Look up from your own phone to see what’s going on around you. From ages ten to twenty (and beyond) the cell-phone has become the TV, except the damned thing is interactive. It requires your constant attention, less you fall behind and not be part of the conversation. Fingers scroll and type. Brows are furrowed. Five hundred (or five thousand) friends and no one to meet for coffee. Who do you call at two in the morning, when life has turned to shit?
And now the corporate world is in the game
Because of various pandemic lockdowns and requirements, many businesses turned to having their employees work from home. Distancing once again and that had its own problems, but we worked most of them out and carried on. There were even some benefits—no commute, no cost of lunches and that meant both more money in your pocket and more time.
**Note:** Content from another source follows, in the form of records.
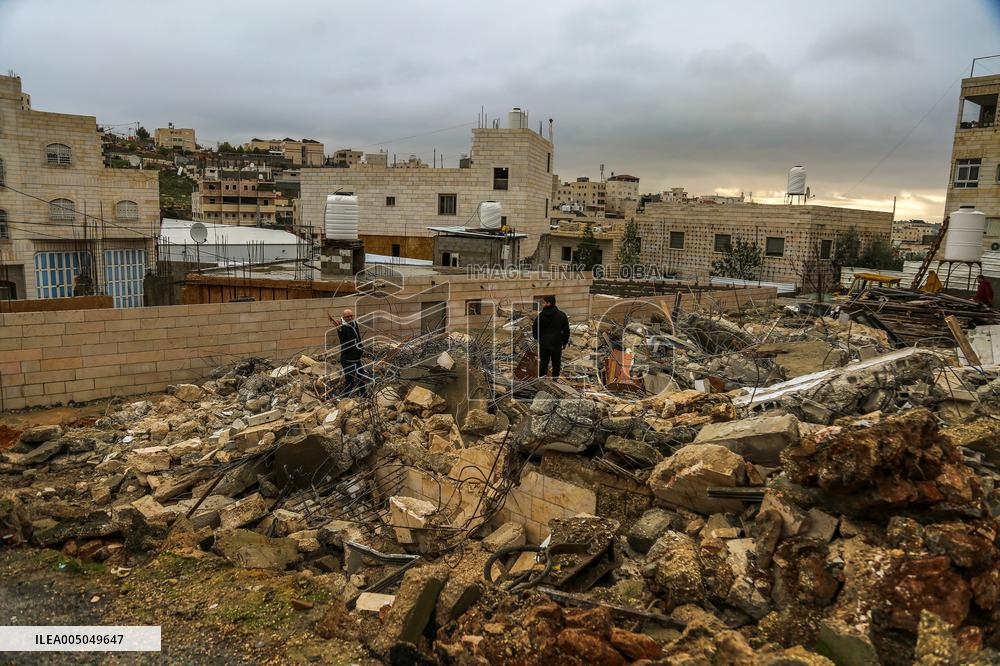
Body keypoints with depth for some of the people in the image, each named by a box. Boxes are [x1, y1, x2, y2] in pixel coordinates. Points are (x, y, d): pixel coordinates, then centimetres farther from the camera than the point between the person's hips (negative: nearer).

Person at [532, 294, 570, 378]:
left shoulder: (541, 315, -9)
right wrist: (565, 342, 14)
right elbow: (566, 330, 2)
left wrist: (538, 338, 16)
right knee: (556, 364, 10)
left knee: (543, 364, 10)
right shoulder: (561, 315, -3)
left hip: (543, 344, 0)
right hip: (557, 344, 0)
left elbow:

But now the fun has begun and it’s no longer so much fun.
Companies are getting nervous because corporate culture is based on hundreds of years of control. Middle managers can no longer see you at your desk and that makes them nuts. Of course that’s part of the fun, but the enemy is out there, tapping its fingers. How can I tell, they worry, if Joe is really at his desk?
In a perfect world, we trust. But this is not a perfect world
Amazingly, over their hundreds of years of control, managers haven’t learned all that much about helping processes along. What they have learned is how to protect their own interests and that skill always relied on the mistruth that employees must be closely watched or they will cheat the company. And so they tap, tap, tap their fingers.
Sign-ins and sign-outs. Requires trust, won’t work. Morning Zoom meetings. Nah. Cameras on computers. Aha! Might serve the purpose, a bold move on their part to keep hold of their job.
So you see where we’ve come with this social distancing over the last half-century or so
And I don’t see it going away. Technology has not yet seen the need to explore answers to offsite working, but they will. As for all those middle managers at risk, the competent will become true team leaders, if they’re not already. Depending upon the work at hand, that means individual flexibility and relationships built on trust. How can we make this work better for you is job number one. All else comes from that.
That was true on the factory floor a century ago and in the offices as well. So, perhaps what we have is an opportunity to catch up rather than a problem to solve but, if it is built, it will be built on trust.
The question is whether we have become too socially distanced in both our work and personal lives to make that happen.